Albert: Es ist schön, dass Du das sagst: Intensität ist mir sehr wichtig. Das Ausbrechen der Figuren. Darum liebe ich Tanzszenen. Man bricht aus dem Frame aus, da halte ich mich dann auf, bleibe bei den Figuren, ihren Gesichtern, Körpern.

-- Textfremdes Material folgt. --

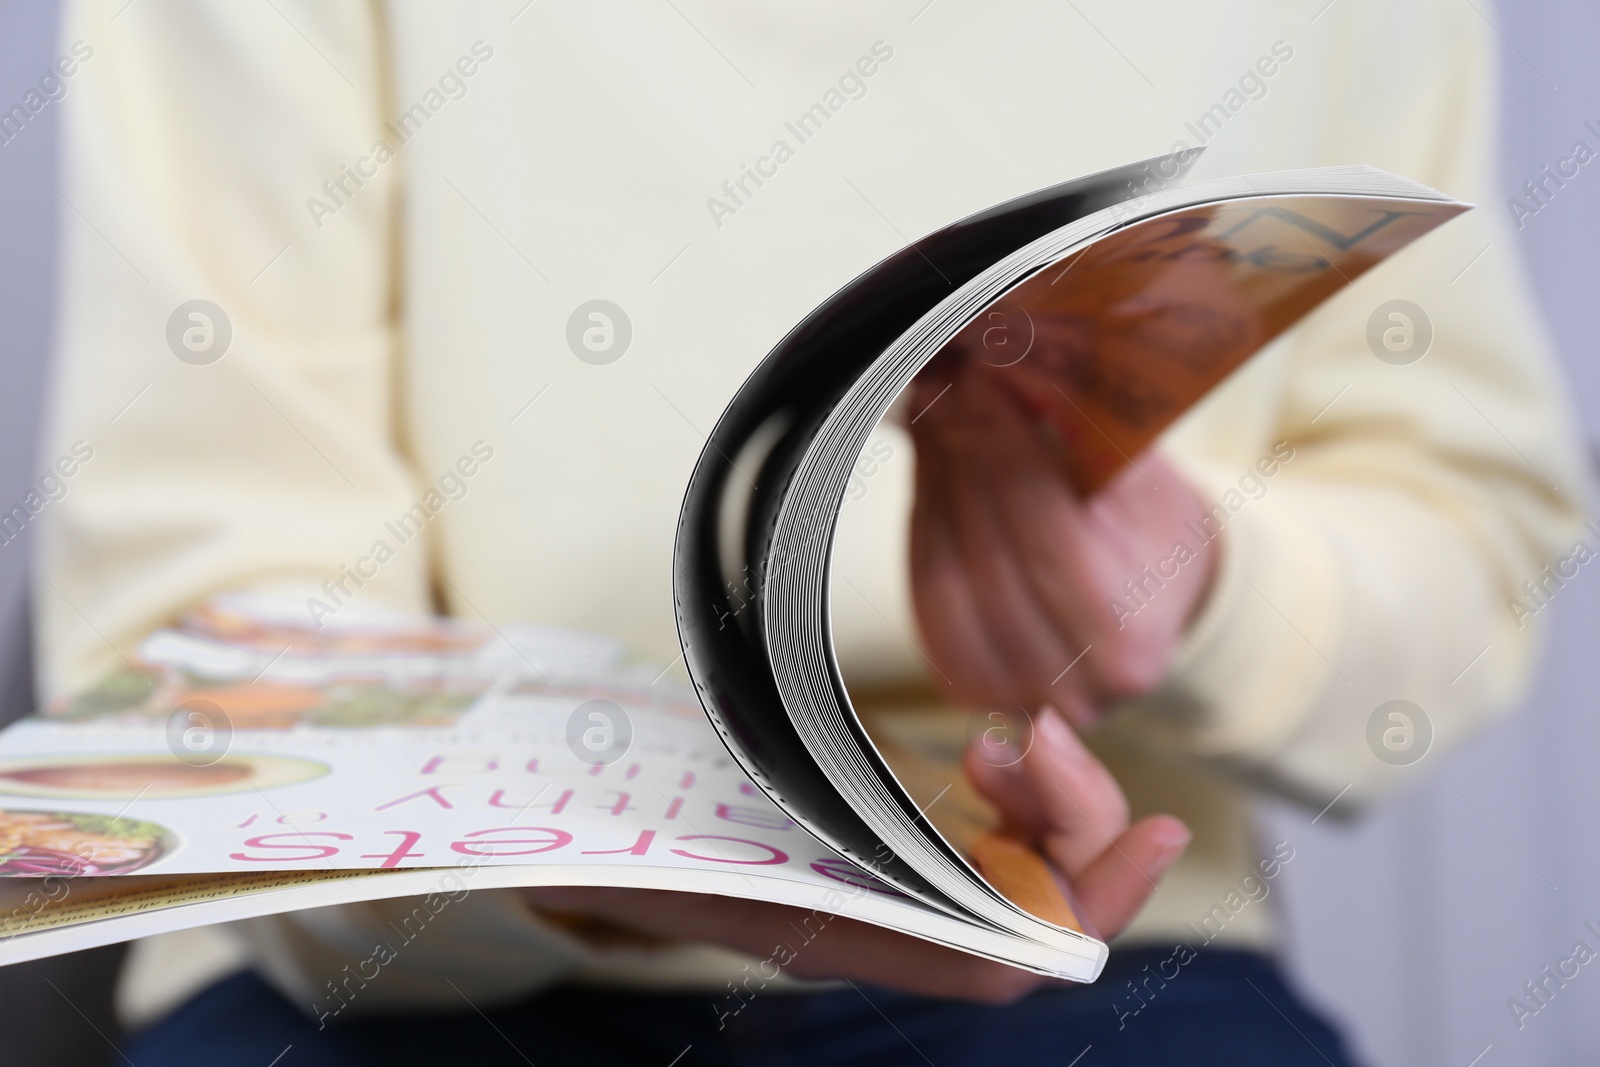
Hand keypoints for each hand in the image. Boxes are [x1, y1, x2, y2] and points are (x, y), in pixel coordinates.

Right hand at [521, 708, 1187, 1003]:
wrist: (575, 832)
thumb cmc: (613, 828)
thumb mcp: (667, 821)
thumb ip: (743, 818)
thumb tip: (815, 802)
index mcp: (834, 938)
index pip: (999, 959)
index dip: (1088, 905)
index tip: (1152, 824)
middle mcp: (877, 935)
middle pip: (1031, 920)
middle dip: (1074, 828)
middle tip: (1042, 731)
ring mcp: (889, 899)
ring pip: (1020, 885)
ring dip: (1047, 811)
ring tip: (1012, 737)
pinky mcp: (889, 860)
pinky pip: (989, 854)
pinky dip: (1015, 806)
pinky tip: (993, 753)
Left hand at [908, 365, 1216, 727]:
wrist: (1157, 600)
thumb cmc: (1154, 529)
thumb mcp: (1139, 473)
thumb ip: (1079, 430)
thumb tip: (1003, 365)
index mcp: (1127, 640)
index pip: (1046, 534)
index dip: (1005, 448)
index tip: (980, 378)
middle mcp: (1071, 687)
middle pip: (989, 552)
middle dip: (964, 455)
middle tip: (949, 380)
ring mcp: (1010, 694)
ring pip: (945, 570)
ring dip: (936, 481)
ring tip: (939, 410)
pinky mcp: (964, 681)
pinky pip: (925, 588)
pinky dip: (923, 519)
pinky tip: (933, 462)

Ich bin eher an Ausweichmöglichkeiten interessiert. Dies sind eigentlich die schönen und poetischen Momente im Kino, wo man nicht nur den Plot erzählt, sondern sich ein Film öffnet, diese
Aha-Momente.
Was ich im Kino sehen möchte, dass sind genau diese Momente, wo man ausbricht, wo sich etwas öffnet, wo man nicht mehr an die Geschichte denkt oder an die Figur. Das ist wie eine Offenbarung: Irgendetwas kommt da von der Leinwand auf Dich zu, etwas wird Dir klar vom Leben, wo man etwas Neues erkennt, etwas begreift – das erlebt man nur in Filmen, die sich rausbewegen aus dem Plot. Das ist wahnsinnig schwer herzustellen, ich weiß auch nicht, ob mir das je gelungen
ist. Aber es trauen sich immer weniger Filme.

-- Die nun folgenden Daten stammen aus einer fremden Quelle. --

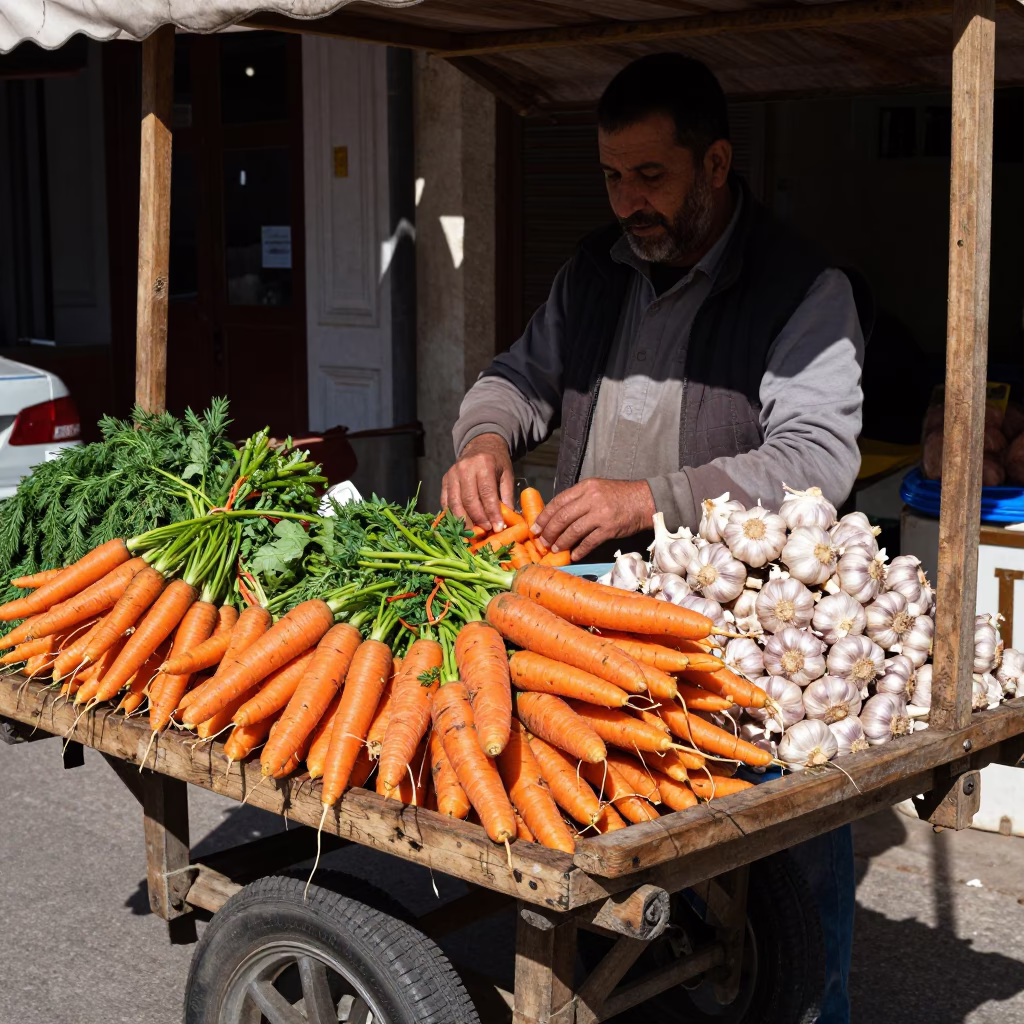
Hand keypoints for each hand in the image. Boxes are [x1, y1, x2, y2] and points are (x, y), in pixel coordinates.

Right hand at [440, 433, 514, 532]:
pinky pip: (445, 501)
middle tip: (486, 530)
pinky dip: (452, 514)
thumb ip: (507, 495)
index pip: (487, 493)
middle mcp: (465, 468)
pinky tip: (460, 523)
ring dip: (463, 520)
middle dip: (478, 518)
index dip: (492, 512)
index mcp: (484, 465)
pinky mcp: (445, 480)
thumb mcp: (507, 474)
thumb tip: (507, 518)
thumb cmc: (496, 462)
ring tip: (473, 532)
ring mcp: (452, 474)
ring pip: (455, 502)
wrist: (480, 445)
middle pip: (469, 499)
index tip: (497, 527)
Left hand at [532, 478, 655, 561]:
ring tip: (555, 549)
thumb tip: (557, 515)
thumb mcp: (597, 489)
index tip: (536, 527)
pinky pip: (589, 542)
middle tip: (542, 542)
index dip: (544, 516)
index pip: (558, 502)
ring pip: (573, 531)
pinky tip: (573, 556)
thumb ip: (578, 499)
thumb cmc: (619, 496)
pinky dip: (580, 550)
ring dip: (562, 542)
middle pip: (562, 517)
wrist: (645, 500)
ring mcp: (601, 514)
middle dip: (549, 531)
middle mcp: (591, 499)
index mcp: (585, 487)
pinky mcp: (609, 528)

Es gibt die eine Montage-Sequenz, in der Sita liest. Die habe ich sehr gemocht, denn es ist stark Film.
artechock: Warum eigentlich der Titel?
Albert: Die Überlebenden sind immer die Opfer. Im Titel „Die Lebenden“ schwingen die Toten mit. Es geht aber letztlich wirklich um die Lebenden. Sie sollten Verantwortung übernehmen: Die Sita, die heute lebt und anders mit Verantwortung und Schuld umgeht.
artechock: Hast Du schon neue Pläne?
Albert: Gedanklich wollte ich schon seit vielen Jahren einen Geisterfilm machen. Ich werde den Film aber nur machen, wenn ich eine Idee habe, die wirklich neu ist.